A cacophony of clangs, hums and whistles resonate around London's iconic music venue Roundhouse.
But this time it's the building itself - not the bands that have played its hallowed hall - taking centre stage.
The building has been transformed into a giant steampunk musical instrument by Talking Heads founder David Byrne.
An old pump organ in the centre of the circular hall is linked to the Roundhouse's metal beams, cast iron pillars and plumping pipes, via a sprawling mass of cables.
Visitors can "play" the building by pressing the keyboard to make tuneful sounds and vibrations.
But it's hardly music to one's ears.
Byrne, who was in London to launch the installation, compared the air rushing through pipes as a sound akin to that of a flute, but admitted: "You can't play Bach."
"It kind of levels the playing field as far as performance goes.

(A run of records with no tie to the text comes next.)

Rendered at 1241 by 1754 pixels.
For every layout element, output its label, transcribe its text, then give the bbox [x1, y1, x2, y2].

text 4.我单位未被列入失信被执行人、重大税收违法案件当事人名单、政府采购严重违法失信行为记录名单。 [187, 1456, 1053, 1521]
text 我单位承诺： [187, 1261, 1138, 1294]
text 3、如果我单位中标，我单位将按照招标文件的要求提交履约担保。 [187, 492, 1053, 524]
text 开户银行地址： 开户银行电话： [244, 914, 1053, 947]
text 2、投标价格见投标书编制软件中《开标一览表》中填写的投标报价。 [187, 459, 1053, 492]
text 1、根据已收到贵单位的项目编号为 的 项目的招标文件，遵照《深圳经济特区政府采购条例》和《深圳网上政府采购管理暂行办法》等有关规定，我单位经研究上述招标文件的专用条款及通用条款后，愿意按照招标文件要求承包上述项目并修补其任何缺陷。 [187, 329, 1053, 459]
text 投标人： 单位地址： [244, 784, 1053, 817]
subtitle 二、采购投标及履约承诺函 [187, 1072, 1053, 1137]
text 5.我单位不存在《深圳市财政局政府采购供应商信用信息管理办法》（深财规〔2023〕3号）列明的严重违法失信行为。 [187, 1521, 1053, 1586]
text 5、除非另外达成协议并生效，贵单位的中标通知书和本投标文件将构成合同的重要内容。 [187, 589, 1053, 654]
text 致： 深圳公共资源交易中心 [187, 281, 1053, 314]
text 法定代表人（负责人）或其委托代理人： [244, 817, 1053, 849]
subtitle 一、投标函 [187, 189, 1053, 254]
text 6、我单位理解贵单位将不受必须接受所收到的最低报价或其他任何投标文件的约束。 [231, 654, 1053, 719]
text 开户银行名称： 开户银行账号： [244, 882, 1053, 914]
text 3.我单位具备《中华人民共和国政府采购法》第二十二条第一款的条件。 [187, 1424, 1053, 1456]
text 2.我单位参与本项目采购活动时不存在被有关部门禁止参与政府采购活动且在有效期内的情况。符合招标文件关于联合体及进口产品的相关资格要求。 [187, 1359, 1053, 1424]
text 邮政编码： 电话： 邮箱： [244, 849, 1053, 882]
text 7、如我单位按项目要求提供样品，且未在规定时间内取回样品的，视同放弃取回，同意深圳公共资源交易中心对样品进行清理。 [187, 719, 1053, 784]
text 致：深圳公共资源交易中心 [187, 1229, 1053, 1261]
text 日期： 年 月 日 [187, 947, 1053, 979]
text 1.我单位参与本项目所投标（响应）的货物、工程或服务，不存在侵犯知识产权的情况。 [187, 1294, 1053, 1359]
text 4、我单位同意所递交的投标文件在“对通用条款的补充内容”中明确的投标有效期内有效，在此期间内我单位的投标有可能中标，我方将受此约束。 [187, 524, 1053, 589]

We are all equally amateur at it," he added.
"The piano lessons you got as a child are not going to be of too much use."
Byrne, 57, formed new wave band Talking Heads in the mid-1970s, and the band continued to make records until the late 1980s.
Since then, Byrne has carved an eclectic solo career as a musician, visual artist and writer.

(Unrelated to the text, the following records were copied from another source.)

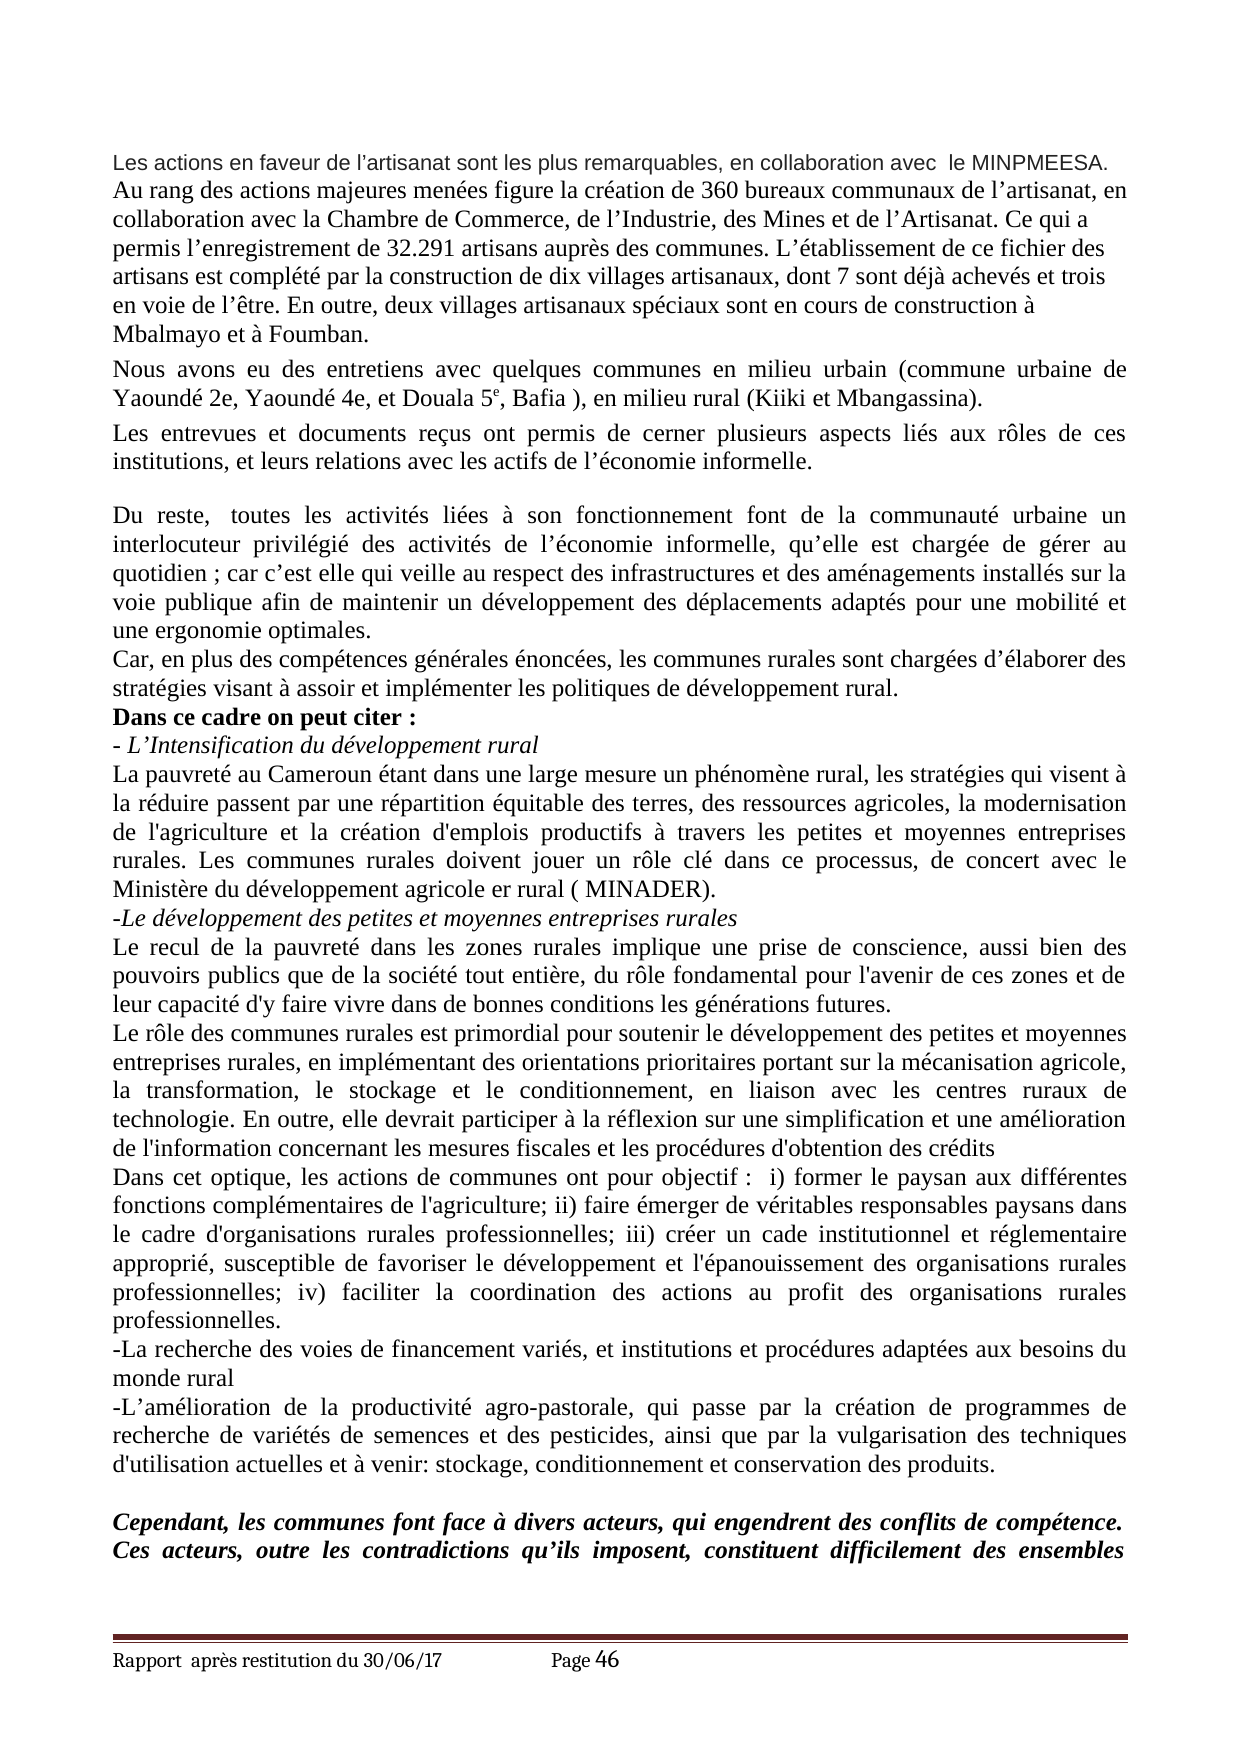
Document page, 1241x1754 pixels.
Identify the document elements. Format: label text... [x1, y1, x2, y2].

text Le recul de la pauvreté dans les zones rurales implique une prise de conscience, aussi bien des pouvoirs publics que de la société tout entière, du rôle fondamental pour l'avenir de ces zones et de leur capacité d'y faire vivre dans de bonnes conditions les générations futures. [112, 932, 1128, 1018]
text Dans cet optique, les actions de communes ont pour objectif : i) former le paysan aux différentes fonctions complémentaires de l'agriculture; ii) faire émerger de véritables responsables paysans dans le cadre d'organisations rurales professionnelles; iii) créer un cade institutionnel et réglementaire approprié, susceptible de favoriser le développement et l'épanouissement des organisations rurales professionnelles; iv) faciliter la coordination des actions au profit des organisations rurales professionnelles. [112, 1162, 1128, 1334]
text Nous avons eu des entretiens avec quelques communes en milieu urbain (commune urbaine de Yaoundé 2e, Yaoundé 4e, et Douala 5e, Bafia ), en milieu rural (Kiiki et Mbangassina). [112, 354, 1128, 411]
text Dans ce cadre on peut citer : [112, 702, 1128, 730]
text Du reste, toutes les activités liées à son fonctionnement font de la communauté urbaine un interlocuteur privilégié des activités de l’économie informelle, qu’elle est chargée de gérer au quotidien ; car c’est elle qui veille au respect des infrastructures et des aménagements installés sur la voie publique afin de maintenir un développement des déplacements adaptés pour une mobilité et une ergonomie optimales. [112, 500, 1128, 644]
text -Le développement des petites et moyennes entreprises rurales [112, 903, 1128, 932]
text Les entrevues et documents reçus ont permis de cerner plusieurs aspects liés aux rôles de ces institutions, et leurs relations avec les actifs de l’économie informelle. [112, 418, 1128, 475]
text - L’Intensification du développement rural [112, 730, 1128, 759]
text -L’amélioration de la productivité agro-pastorale, qui passe par la création de programmes de recherche de variétés de semences et des pesticides, ainsi que par la vulgarisation des techniques d'utilisation actuelles et à venir: stockage, conditionnement et conservation des produits. [112, 1392, 1128, 1478]
text Les actions en faveur de l’artisanat sont les plus remarquables, en collaboration avec le MINPMEESA. Au rang des actions majeures menées figure la création de 360 bureaux communaux de l’artisanat, en collaboration avec la Chambre de Commerce, de l’Industrie, des Mines et de l’Artisanat. Ce qui a permis l’enregistrement de 32.291 artisans auprès des communes. L’établissement de ce fichier des artisans est complété par la construction de dix villages artisanaux, dont 7 sont déjà achevés et trois en voie de l’être. En outre, deux villages artisanaux spéciaux sont en cours de construction à Mbalmayo et à Foumban. [112, 150, 1128, 348]
text Le rôle des communes rurales est primordial pour soutenir le développement des petites et moyennes entreprises rurales, en implémentant des orientations prioritaires portant sur la mécanisation agricole, la transformation, le stockage et le conditionnement, en liaison avec les centres ruraux de technologie. En outre, elle devrait participer à la réflexion sur une simplification et une amélioration de l'information concernant les mesures fiscales et les procédures d'obtention des crédits [112, 1018, 1128, 1162]
text -La recherche des voies de financement variés, et institutions et procédures adaptées aux besoins du monde rural [112, 1334, 1128, 1392]
text Car, en plus des compétences générales énoncées, les communes rurales sont chargées d’élaborer des stratégies visant à assoir et implémenter les politiques de développement rural. [112, 644, 1128, 702]
text La pauvreté au Cameroun étant dans une large mesure un phénomène rural, les stratégies qui visent à la réduire passent par une répartition équitable des terres, des ressources agricoles, la modernisation de l'agriculture et la création d'emplois productifs à travers les petites et moyennes entreprises rurales. Les communes rurales doivent jouer un rôle clé dans ce processus, de concert avec le Ministère du développement agricole er rural ( MINADER). [112, 759, 1128, 903]
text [112, 1507, 1128, 1564]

David Byrne talks about Playing the Building, Talking Heads and selling his bike
Playing the Building is what Byrne calls "Victorian steam-punk technology" fitting to the 160-year-old Roundhouse, which was originally built in as a steam engine shed.
"There's no speakers, no electronics or samples, or any of that modern rubbish," Byrne said. "It's all very old, mechanical stuff."
"I think if you'd walked in here and seen some spindley legs and a little black matt keyboard with plastic keys and a lot of wires coming out, you would assume that it was all very electronic and modern.
"I think when you look at this, the assumption is it's more mechanical.
"Which it is. So I think it helps connect what the thing actually is, with what it looks like," he explained.
Built in 1846 for the London and Birmingham Railway, the Roundhouse, in Camden, is the third building to host Byrne's installation.
It has previously been played in an abandoned paint factory in Stockholm, Sweden, and the Battery Maritime Building, in New York's meatpacking district.
Bands like The Stranglers put the Roundhouse on the map in the 1970s
The installation has been modified for each location to make most of each building's unique features - in this case the Roundhouse's Victorian architecture.
It became an infamous music venue in the 1960s and 1970s, hosting gigs by bands like The Doors and The Rolling Stones. After years of neglect, it reopened in 2006 as a music and theatre space following a £30m facelift.
And it is not the first time Byrne has brought music to the venue.
In the 1970s he performed there with The Ramones and The Stranglers. It was, he explained, unforgettable for one reason - the punks' penchant for spitting.
"It was, for some of us, our first experience of 'gobbing'," he said. "It made me realise The Ramones' leather jackets had other functions.
"So I never forgot the space."
Playing the Building runs from Saturday 8 August until 31 August.